As previously noted, the density of the magnetic flux generated by the inductor 3 is maximum in those places where the opening 39 between the polar expansions 37 is minimal. Similarly, the induced currents generated in the bath 17 are relatively intense in those places where the opening 39 is relatively small, in particular near the bottom of the bath 17. Additionally, the terminals 47 concentrate the induced current along the bottom of the bath 17 near the upper part of the passage 27. Along with the magnetic forces, the operation of the inductor 3 generates a heating, due to Joule effect, of the mass of molten coating material and ferromagnetic strip 13, 14. Such a heating of the molten material is strong despite major heat leakages, in particular in the pipes of the sedimentation filter 7. The container 11 of the galvanizer advantageously includes a refrigerator 48 (Fig. 6) which uses an appropriate cooling fluid, either gaseous or liquid, for extracting the exceeding heat from the steel strip and from the molten mass produced by the alternating magnetic field of the electromagnetic galvanizer 1. The refrigerator 48 is activated by a constant fluid flow rate.
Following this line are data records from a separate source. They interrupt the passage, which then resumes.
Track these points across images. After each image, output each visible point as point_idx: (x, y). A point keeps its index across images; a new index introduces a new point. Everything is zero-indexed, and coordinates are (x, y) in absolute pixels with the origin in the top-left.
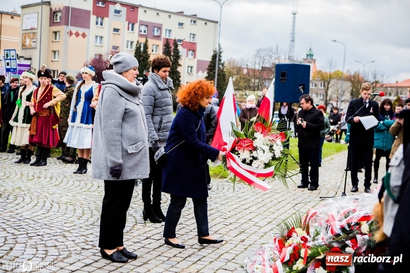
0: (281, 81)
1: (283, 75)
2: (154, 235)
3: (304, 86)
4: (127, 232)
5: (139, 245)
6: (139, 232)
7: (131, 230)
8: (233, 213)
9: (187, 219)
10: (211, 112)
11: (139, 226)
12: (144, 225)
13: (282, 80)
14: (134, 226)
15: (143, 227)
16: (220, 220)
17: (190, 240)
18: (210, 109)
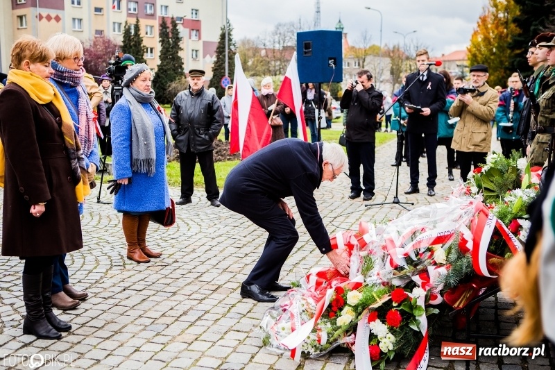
0: (304, 55)
1: (307, 46)
2: (134, 283)
3: (335, 59)
4: (95, 283)
5: (112, 301)
6: (113, 280)
7: (101, 278)
8: (249, 238)
9: (184, 254)
10: (212, 102)
11: (115, 271)
12: (122, 268)
13: (306, 53)
14: (107, 271)
15: (119, 272)
16: (232, 250)
17: (187, 287)
18: (211, 97)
The tubes of the serpentine of the refrigerator 48 are made of non-magnetic steel and covered with a high- temperature resistant coating, e.g. metal oxide- or carbide-based, to protect them against the interaction with the liquid coating metal. The cooling fluid passes through the tubes of the serpentine to cool the molten material within the container 11, thus solidifying a certain amount of metal coating to form a crust or layer about the surface of the tubes. The solidified crust protects the tubes against the corrosion caused by the molten coating bath 17.
Advantageously, the vertical longitudinal part or projection 46' of the planar members 46 can be used to house the lower part of the tubes of the refrigerator
48.
A further advantage is represented by the fact of providing electro-conductive shields 53, shown in Figures 1 and 14, which prevent the magnetic flux from penetrating into the steel strip and reduce the Maxwell attraction forces. These shields 53 are arranged about the closing mechanism 10 and are shaped so as to support the absorber 9.
In the embodiment of the present invention shown in Fig. 14, the sealed closing mechanism used for starting the continuous hot dipping coating process is shown. With reference to Fig. 14, the closing mechanism 10 comprises two pushing tables 52 and a tube made of soft refractory material which may be crushed by pressure applied by both tables 52 which move in reciprocal opposite directions and which simultaneously push the tube made of soft refractory material on both the inlet of the opening 16 at the bottom of the container 11 and the steel strip 13, so as to operate a mechanical closing of the container 11 while this is filled with molten coating material before starting the motion of the strip 13 or in emergence situations, for example the absence of power supply to the inductor.
Once the inductor 3 has been activated for operating the semi-levitation of the bath by means of magnetic field, the closing mechanism 10 is opened and the strip 13 is moved in a vertical direction through the bath 17. Since the soft refractory material tube, preferably made of ceramic, may be partially coated with a solidified coating material when the closing mechanism 10 is activated, before the subsequent closing and after emptying the container 11 of molten coating material through the absorber 9, the feeding means 2 must be activated at high frequency, e.g. up to 400 Hz, in order to heat by induction and melt the solidified coating material remained on the soft ceramic tube. The flux dispersed by the inductor 3 is exploited to achieve this result.